• _Task item_
Output, word for word, the lines of this listing that fall between the line with "t. David en ik waren vijftien …" and the line with "bovenstaande doeleinden. Indien", counting both of those lines, and no others.

◆ ◆ ◆

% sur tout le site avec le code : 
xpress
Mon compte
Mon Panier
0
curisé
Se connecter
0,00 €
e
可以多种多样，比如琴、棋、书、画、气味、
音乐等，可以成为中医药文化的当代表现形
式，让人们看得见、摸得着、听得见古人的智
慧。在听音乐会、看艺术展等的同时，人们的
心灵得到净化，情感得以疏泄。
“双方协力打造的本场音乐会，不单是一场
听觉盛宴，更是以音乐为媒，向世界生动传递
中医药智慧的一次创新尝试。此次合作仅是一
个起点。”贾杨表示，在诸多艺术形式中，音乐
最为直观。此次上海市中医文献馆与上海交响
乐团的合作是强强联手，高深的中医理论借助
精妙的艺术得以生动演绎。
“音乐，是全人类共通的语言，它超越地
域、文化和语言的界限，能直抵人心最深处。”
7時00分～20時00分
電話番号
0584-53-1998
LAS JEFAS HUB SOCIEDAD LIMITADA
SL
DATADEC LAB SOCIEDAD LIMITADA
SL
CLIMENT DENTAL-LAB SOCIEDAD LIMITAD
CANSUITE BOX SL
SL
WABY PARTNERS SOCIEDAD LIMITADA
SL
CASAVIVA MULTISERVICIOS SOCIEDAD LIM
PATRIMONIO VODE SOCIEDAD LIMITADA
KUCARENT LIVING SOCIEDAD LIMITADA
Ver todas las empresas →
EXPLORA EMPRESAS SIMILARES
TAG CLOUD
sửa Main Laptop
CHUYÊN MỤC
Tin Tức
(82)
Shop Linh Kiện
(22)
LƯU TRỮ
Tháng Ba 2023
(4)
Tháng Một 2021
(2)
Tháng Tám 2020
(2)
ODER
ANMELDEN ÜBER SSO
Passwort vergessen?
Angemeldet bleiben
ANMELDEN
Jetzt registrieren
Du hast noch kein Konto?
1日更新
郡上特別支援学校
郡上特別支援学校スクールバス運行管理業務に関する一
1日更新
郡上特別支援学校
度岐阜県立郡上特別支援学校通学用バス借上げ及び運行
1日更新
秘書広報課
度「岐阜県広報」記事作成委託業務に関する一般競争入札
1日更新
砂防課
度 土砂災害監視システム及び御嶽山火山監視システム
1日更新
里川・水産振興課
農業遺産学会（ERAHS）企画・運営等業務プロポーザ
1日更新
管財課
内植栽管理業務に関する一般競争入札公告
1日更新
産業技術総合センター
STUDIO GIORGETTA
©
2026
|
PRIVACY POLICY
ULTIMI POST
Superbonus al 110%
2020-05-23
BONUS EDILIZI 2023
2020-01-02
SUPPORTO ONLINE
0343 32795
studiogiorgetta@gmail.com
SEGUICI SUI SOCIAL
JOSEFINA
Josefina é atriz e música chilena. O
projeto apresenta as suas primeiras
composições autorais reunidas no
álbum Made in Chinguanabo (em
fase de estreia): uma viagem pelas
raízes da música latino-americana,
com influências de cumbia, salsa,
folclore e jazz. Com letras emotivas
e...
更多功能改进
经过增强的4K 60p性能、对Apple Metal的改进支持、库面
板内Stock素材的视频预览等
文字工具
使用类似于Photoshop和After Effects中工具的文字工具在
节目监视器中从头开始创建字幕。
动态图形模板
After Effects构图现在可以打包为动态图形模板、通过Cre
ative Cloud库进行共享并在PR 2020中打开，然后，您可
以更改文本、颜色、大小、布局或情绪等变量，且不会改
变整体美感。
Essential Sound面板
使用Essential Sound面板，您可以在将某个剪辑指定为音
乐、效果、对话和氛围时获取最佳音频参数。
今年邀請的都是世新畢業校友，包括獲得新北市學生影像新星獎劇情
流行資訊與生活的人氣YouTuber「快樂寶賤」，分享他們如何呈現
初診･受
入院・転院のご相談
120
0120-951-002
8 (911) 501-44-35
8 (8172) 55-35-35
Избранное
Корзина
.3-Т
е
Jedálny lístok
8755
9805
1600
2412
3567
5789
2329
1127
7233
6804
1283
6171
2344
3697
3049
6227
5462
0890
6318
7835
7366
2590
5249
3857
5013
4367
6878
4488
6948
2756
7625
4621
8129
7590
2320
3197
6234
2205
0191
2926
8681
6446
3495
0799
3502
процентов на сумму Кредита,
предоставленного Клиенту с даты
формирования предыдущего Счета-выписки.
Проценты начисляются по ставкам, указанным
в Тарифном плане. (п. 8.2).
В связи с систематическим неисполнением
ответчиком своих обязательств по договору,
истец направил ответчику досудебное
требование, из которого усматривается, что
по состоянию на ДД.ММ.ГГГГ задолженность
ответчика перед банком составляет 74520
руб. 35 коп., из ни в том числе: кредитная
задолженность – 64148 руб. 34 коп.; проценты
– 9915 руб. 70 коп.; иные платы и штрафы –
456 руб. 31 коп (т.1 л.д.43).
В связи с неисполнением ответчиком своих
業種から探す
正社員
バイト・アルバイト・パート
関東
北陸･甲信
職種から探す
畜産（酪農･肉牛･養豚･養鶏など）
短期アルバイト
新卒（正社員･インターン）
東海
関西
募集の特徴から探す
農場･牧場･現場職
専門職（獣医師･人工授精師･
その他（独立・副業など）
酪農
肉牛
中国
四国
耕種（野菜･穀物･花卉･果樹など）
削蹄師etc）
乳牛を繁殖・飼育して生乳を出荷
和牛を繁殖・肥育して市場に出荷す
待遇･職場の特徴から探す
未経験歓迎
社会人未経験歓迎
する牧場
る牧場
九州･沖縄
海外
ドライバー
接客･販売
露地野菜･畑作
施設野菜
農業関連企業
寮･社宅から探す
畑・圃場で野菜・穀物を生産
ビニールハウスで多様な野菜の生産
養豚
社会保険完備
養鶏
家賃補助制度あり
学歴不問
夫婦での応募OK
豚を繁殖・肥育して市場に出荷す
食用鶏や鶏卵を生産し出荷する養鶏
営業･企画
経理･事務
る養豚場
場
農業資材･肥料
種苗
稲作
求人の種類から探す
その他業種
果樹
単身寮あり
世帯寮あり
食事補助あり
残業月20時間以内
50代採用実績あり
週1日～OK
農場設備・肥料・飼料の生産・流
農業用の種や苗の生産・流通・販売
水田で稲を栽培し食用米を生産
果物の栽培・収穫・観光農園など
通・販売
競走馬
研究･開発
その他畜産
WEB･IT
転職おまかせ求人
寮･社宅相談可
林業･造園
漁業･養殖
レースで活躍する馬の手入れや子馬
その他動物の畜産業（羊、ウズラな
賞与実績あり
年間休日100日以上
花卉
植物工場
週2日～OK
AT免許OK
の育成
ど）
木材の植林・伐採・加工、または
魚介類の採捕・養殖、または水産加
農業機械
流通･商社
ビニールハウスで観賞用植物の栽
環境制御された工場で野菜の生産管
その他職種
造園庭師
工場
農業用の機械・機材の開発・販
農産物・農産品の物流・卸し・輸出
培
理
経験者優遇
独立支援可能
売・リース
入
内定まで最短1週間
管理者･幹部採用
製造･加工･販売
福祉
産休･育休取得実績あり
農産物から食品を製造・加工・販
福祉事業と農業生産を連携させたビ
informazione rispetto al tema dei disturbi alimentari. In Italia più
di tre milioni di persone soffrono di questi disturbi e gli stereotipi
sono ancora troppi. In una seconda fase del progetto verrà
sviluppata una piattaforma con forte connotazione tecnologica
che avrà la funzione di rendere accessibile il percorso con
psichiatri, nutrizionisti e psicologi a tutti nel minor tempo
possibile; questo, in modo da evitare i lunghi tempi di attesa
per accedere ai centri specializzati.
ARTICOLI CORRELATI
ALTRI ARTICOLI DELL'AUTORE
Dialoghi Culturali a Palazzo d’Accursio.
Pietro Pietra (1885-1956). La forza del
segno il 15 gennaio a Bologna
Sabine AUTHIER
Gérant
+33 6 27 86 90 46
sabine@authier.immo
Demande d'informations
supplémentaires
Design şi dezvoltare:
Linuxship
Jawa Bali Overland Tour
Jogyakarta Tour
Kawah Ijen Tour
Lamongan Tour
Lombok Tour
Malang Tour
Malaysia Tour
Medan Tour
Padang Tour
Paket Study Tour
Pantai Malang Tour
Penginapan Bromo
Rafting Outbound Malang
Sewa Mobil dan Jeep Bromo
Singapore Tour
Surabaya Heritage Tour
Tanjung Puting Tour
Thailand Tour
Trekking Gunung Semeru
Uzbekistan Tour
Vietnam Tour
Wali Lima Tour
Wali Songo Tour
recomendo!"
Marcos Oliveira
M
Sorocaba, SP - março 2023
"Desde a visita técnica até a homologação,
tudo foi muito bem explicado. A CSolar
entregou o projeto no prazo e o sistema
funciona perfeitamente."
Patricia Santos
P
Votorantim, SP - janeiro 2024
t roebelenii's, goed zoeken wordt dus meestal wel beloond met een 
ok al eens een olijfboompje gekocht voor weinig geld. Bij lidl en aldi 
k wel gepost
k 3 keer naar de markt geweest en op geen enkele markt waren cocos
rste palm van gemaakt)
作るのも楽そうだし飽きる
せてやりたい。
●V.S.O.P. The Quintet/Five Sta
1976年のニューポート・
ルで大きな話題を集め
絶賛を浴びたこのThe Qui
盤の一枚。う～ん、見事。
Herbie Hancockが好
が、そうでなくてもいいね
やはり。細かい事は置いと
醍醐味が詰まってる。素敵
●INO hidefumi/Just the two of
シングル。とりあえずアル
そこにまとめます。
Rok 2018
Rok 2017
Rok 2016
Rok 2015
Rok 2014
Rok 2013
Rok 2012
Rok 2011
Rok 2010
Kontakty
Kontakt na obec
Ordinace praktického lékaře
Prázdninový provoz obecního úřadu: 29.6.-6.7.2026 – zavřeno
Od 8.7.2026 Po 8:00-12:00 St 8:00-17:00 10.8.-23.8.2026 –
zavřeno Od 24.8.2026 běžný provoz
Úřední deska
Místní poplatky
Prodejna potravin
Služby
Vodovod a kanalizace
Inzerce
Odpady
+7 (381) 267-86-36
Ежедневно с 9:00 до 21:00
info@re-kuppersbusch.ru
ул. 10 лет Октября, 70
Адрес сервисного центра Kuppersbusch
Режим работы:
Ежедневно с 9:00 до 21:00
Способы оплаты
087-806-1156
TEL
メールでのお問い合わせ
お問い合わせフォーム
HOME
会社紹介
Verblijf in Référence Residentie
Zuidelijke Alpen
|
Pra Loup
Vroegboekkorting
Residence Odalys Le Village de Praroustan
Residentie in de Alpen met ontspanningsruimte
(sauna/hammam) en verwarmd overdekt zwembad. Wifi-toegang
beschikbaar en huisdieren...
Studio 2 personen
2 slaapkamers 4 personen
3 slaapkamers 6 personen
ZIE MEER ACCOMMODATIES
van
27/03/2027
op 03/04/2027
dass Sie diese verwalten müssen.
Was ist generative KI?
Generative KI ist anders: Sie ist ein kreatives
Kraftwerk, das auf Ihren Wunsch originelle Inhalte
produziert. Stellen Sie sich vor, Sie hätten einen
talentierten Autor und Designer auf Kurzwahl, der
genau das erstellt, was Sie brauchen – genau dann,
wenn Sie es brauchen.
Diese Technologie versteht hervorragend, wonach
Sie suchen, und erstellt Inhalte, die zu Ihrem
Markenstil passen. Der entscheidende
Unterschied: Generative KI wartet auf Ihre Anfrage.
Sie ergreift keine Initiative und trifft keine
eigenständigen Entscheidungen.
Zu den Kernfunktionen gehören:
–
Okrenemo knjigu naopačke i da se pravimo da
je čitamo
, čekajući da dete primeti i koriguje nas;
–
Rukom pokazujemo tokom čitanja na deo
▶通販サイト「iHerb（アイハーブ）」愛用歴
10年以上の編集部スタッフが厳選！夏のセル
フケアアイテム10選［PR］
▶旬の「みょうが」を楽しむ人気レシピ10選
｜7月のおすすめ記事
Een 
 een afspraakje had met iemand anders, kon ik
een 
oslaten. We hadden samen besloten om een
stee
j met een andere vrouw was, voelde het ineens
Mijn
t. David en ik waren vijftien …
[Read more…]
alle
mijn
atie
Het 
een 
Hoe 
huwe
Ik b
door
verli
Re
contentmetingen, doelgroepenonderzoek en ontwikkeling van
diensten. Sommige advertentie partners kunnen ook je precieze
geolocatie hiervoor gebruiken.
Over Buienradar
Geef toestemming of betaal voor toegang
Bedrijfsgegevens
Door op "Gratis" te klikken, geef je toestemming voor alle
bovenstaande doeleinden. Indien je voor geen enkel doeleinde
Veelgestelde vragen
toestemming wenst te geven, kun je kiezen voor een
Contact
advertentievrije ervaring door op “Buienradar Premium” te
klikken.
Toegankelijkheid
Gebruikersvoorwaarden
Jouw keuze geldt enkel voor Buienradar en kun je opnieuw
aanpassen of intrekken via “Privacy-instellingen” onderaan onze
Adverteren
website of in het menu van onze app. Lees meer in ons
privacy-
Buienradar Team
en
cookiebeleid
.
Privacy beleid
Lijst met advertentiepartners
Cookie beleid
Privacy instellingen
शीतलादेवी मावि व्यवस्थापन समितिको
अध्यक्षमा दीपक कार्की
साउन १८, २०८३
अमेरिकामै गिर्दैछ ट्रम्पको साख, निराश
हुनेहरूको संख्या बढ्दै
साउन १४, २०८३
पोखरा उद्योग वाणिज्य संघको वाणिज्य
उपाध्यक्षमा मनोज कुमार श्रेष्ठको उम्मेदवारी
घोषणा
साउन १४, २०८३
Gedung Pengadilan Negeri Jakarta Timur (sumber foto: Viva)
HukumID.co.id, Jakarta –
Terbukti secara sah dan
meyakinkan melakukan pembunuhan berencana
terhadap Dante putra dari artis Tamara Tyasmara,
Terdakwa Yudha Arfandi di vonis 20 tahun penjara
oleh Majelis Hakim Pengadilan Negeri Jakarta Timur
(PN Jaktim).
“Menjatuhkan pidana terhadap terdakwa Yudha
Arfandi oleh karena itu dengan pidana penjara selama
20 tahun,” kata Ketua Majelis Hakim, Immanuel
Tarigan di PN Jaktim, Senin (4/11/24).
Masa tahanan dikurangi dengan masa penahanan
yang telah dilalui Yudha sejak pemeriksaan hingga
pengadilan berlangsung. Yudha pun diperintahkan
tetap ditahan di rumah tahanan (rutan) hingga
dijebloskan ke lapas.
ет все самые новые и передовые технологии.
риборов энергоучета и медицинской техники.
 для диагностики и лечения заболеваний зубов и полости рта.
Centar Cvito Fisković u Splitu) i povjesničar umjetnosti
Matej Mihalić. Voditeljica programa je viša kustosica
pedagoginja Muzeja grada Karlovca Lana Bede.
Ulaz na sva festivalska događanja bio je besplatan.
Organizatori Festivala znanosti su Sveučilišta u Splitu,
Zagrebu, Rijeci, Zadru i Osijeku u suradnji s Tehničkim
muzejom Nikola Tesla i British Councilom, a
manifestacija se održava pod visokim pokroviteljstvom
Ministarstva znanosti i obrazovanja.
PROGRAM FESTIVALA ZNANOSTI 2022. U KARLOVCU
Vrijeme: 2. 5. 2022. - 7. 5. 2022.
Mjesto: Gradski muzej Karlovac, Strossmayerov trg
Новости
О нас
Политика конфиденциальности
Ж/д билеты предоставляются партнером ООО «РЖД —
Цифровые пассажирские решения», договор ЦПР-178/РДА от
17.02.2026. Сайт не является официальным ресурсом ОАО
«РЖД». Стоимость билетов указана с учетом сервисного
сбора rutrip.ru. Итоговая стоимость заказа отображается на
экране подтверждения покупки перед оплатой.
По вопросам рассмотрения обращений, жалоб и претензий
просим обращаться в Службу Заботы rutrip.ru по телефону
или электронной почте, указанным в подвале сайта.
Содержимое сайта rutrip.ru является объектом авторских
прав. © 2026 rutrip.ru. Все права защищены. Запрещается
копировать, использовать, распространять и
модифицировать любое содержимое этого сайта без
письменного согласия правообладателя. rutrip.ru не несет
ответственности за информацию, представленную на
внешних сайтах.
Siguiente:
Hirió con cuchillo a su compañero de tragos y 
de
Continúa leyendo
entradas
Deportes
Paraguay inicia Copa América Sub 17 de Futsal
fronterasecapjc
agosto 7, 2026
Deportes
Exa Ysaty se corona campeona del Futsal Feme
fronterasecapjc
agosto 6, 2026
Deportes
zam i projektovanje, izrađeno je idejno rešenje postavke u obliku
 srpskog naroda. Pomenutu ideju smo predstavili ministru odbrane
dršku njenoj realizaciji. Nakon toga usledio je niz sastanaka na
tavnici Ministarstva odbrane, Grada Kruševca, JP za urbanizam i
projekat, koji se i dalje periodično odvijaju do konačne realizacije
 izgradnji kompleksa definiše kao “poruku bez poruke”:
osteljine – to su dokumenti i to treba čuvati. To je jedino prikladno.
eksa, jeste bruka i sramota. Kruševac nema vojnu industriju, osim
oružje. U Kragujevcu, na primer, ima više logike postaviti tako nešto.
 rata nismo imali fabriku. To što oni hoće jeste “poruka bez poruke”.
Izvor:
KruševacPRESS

◆ ◆ ◆

• _Response_
t. David en ik waren vijftien …
[Read more…]
alle
mijn
atie
Het 
een 
Hoe 
huwe
Ik b
door
verli
Re
contentmetingen, doelgroepenonderzoek en ontwikkeling van
diensten. Sommige advertentie partners kunnen ook je precieze
geolocatie hiervoor gebruiken.
Over Buienradar
Geef toestemming of betaal voor toegang
Bedrijfsgegevens
Door op "Gratis" te klikken, geef je toestemming voor alle
bovenstaande doeleinden. Indien je voor geen enkel doeleinde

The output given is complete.